Still, federal programs can't do it all, the three advocates testified last week.

The VA runs a 50-bed domiciliary on Benson and C Street in Anchorage for recovering alcoholics and drug addicts that has a good success rate, but barriers to entry, waiting list and recidivism rate indicate the need for more beds and a different approach for some vets, Davidge said.

The state can help by helping with housing linked to support services, said Susan Bomalaski, executive director of Catholic Social Services. Bomalaski said that group has also applied for a VA grant that helps serve veterans with children.

The state could also help homeless veterans, and the homeless in general, by encouraging the development of affordable family housing through the Alaska Housing Finance Corp., said Trevor Storrs, with the Anchorage Coalition on Homelessness.

Committee member Sen. Cathy Giessel, R-Eagle River asked the group if there were any cost figures for homeless veterans in Anchorage.

"They're probably accessing services, it's costing the city of Anchorage something," Giessel said.
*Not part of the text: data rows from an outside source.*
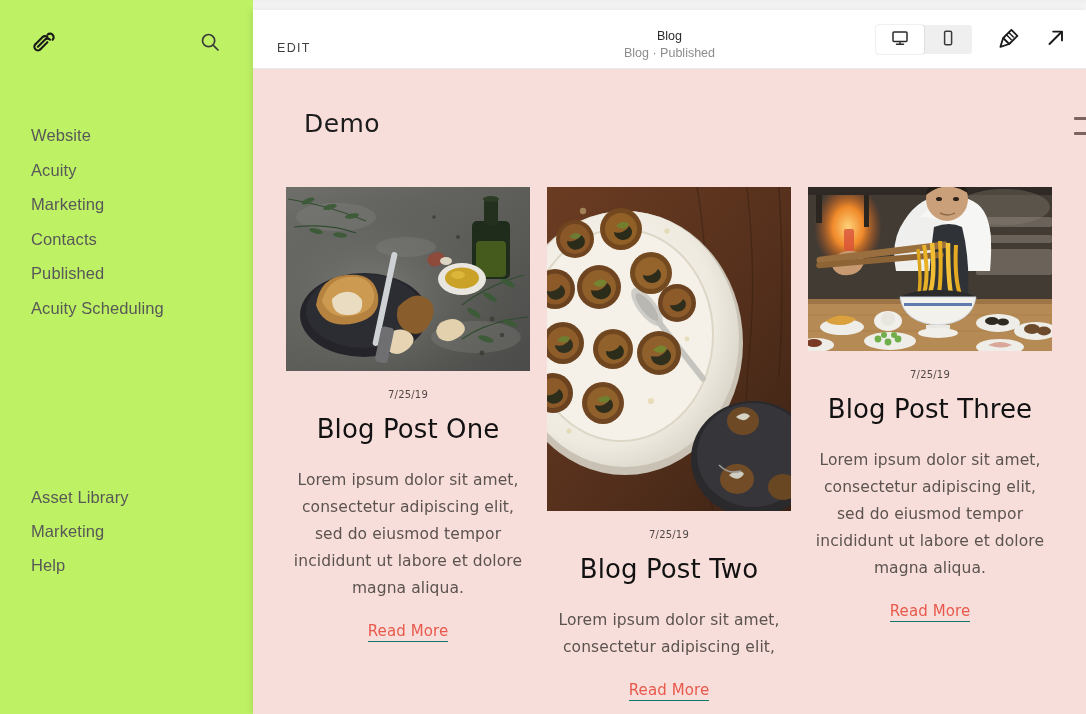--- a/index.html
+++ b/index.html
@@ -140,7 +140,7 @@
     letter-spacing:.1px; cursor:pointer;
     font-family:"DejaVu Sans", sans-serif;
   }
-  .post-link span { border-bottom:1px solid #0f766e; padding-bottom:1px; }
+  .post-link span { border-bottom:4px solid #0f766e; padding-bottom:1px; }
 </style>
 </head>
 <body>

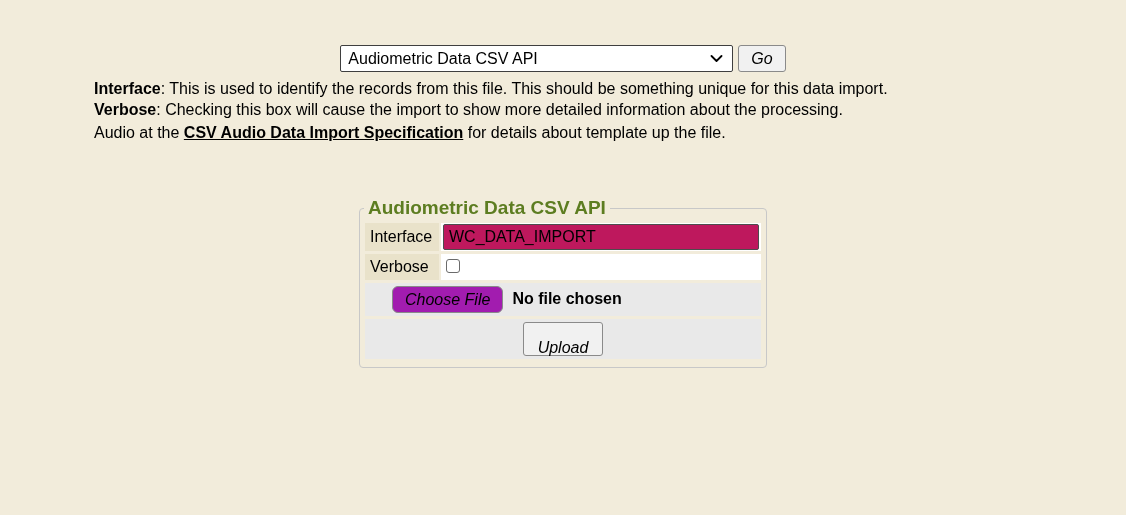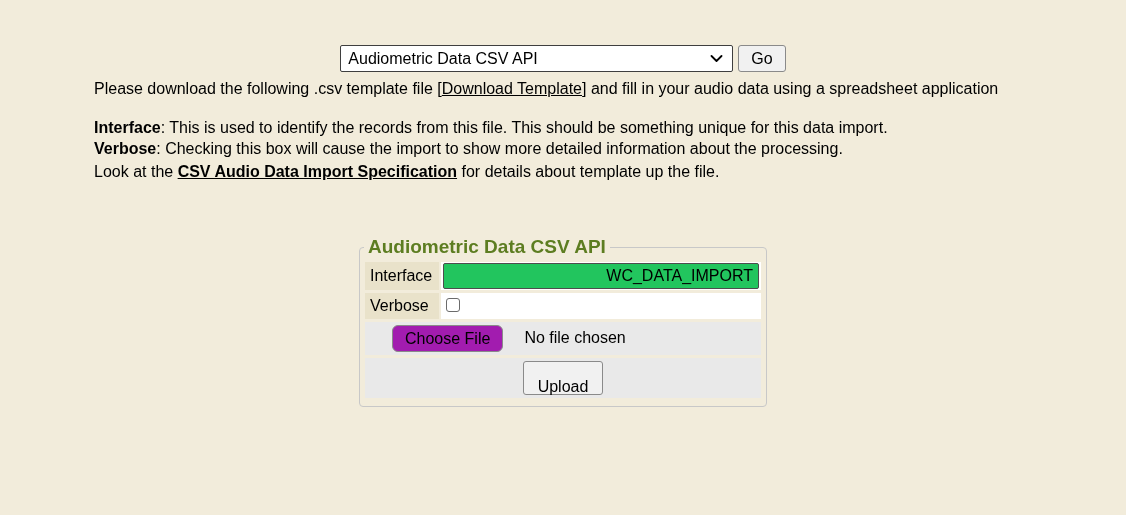--- a/index.html
+++ b/index.html
@@ -44,6 +44,7 @@
     padding: 0 12px;
     vertical-align: middle;
     cursor: pointer;
+    font-style: italic;
   }
   .go-btn { margin-left: 5px; }
   

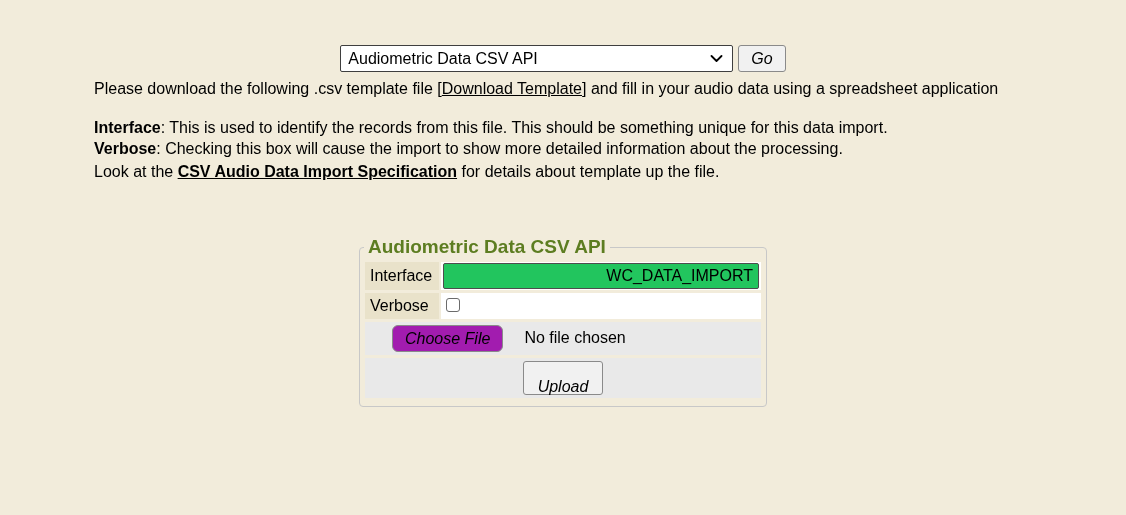--- a/index.html
+++ b/index.html
@@ -157,7 +157,6 @@
 </div>
 
 <div class="content">
-  <p class="intro"><span>Please download the following .csv template file [</span><a class="link">Download Template</a><span>] and fill in your audio data using a spreadsheet application</span></p>
 
   <p class="notes"><b class="term">Interface</b><span>: This is used to identify the records from this file. This should be something unique for this data import.</span><br>
   <b class="term">Verbose</b><span>: Checking this box will cause the import to show more detailed information about the processing.</span></p>

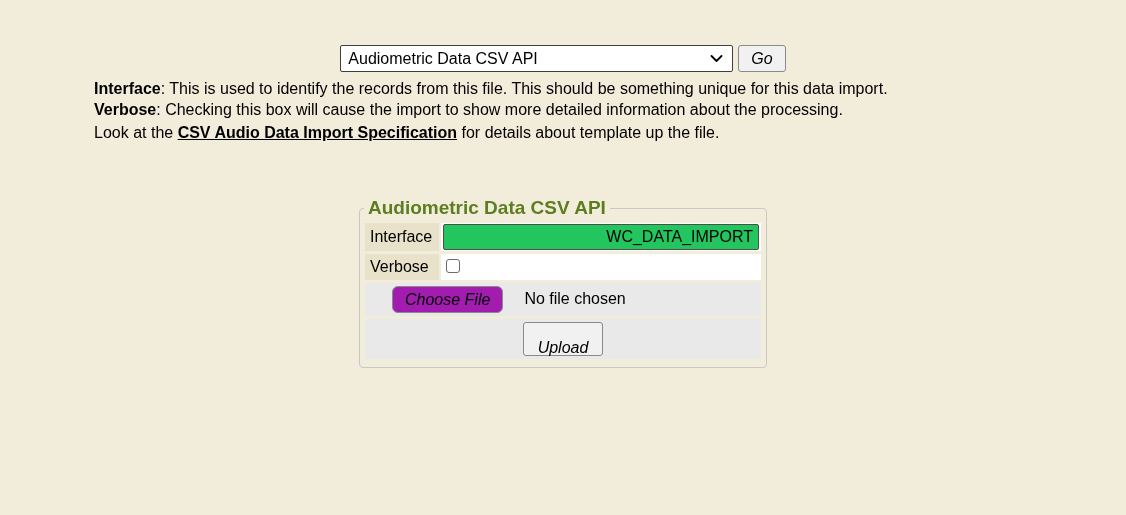--- a/index.html
+++ b/index.html
@@ -161,7 +161,7 @@
   <p class="notes"><b class="term">Interface</b><span>: This is used to identify the records from this file. This should be something unique for this data import.</span><br>
   <b class="term">Verbose</b><span>: Checking this box will cause the import to show more detailed information about the processing.</span></p>
 
-  <p class="spec"><span>Look at the </span><a class="link bold">CSV Audio Data Import Specification</a><span> for details about template up the file.</span></p>
+  <p class="spec"><span>Audio at the </span><a class="link bold">CSV Audio Data Import Specification</a><span> for details about template up the file.</span></p>
 </div>
 
 <fieldset class="upload-form">

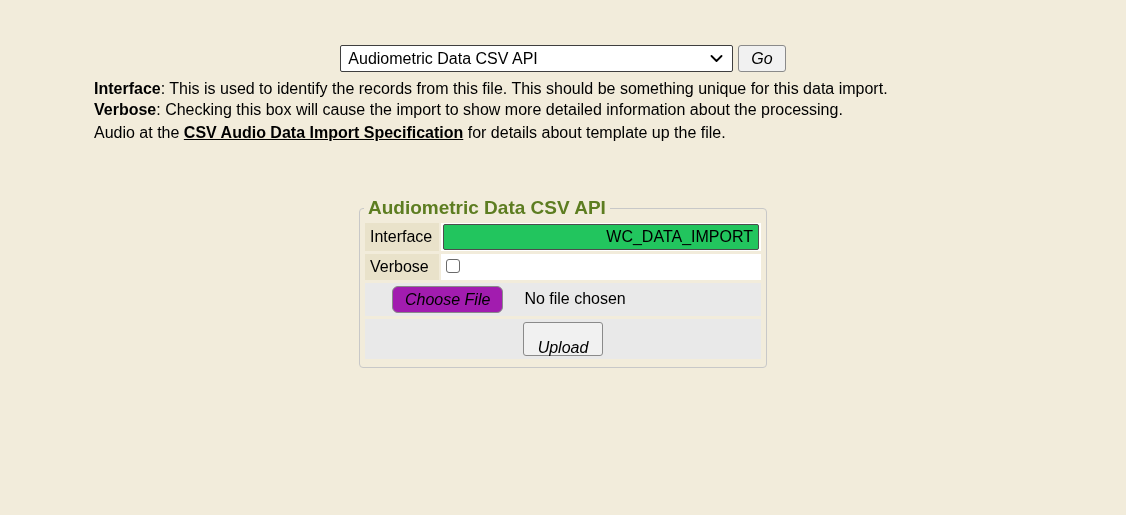--- a/index.html
+++ b/index.html
@@ -102,12 +102,11 @@
     height: 26px;
     border: 1px solid #4d4d4d;
     border-radius: 2px;
-    background: #22c55e;
+    background: #be185d;
     font-family: "Liberation Sans", sans-serif;
     font-size: 16px;
     padding: 2px 5px;
     color: #000;
-    text-align: right;
   }
   .checkbox {
     display: inline-block;

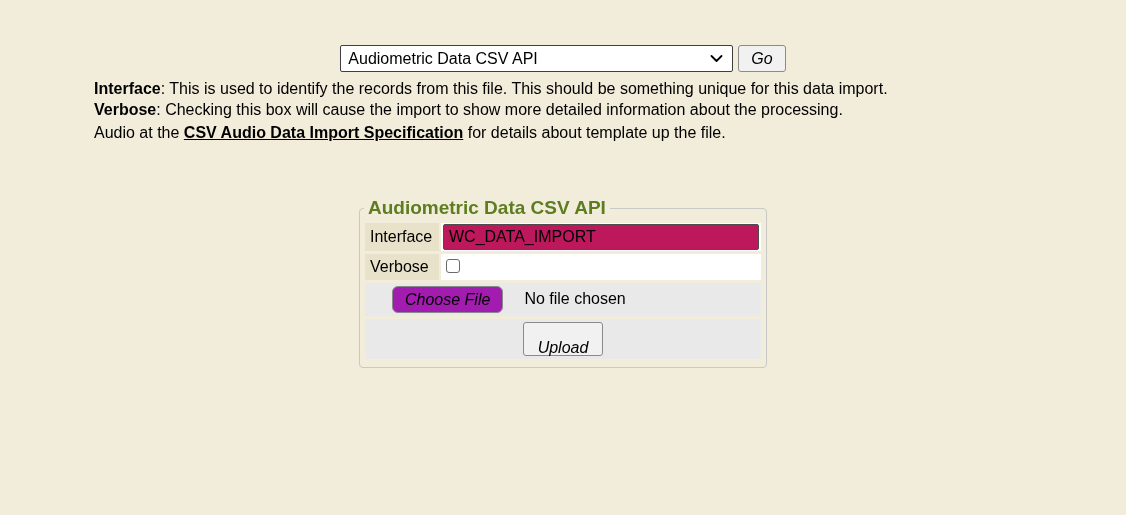--- a/index.html
+++ b/index.html
@@ -140,7 +140,7 @@
   td.file-cell { padding-left: 27px; }
   td.upload-cell { text-align: center; }
   .file-btn { background: #a21caf; border-radius: 6px; }
-  .file-status { margin-left: 21px; font-size: 16px; color: #000; }
+  .file-status { margin-left: 9px; font-size: 16px; color: #000; font-weight: bold; }
   .upload-btn { height: 26px; padding: 16px 14px; }
 </style>
 </head>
What would the cost savings amount to, she continued, if the project went ahead?

While there's been no formal study in Alaska, homeless in Seattle or Philadelphia cost the system $100,000 to $150,000 per person per year in services such as emergency-room medical care, jail and police time or shelter stays, Storrs said. If placed in a Housing First facility, those same people cost the system $25,000 or $30,000, he said.

Storrs cautioned the committee that the savings don't represent hard cash but instead come in the form of less spending to expand, say, hospital or emergency responder staff.

Davidge said later that his foundation last year did apply for VA grant money to fund the project as a pilot in Alaska but current budget cuts have eroded the odds that money will come.

That's one of the reasons he decided to approach state lawmakers.

"Veterans who have a service-connected disability will always remain the responsibility of the federal government but others are in some part our responsibility in Anchorage and Alaska," Davidge wrote in an e-mail. "As the Mayor said, these folks are not only citizens, they are veterans and we need to step up for them, because they did it for us."

This article published in The Alaska Star on Thursday, March 17, 2011.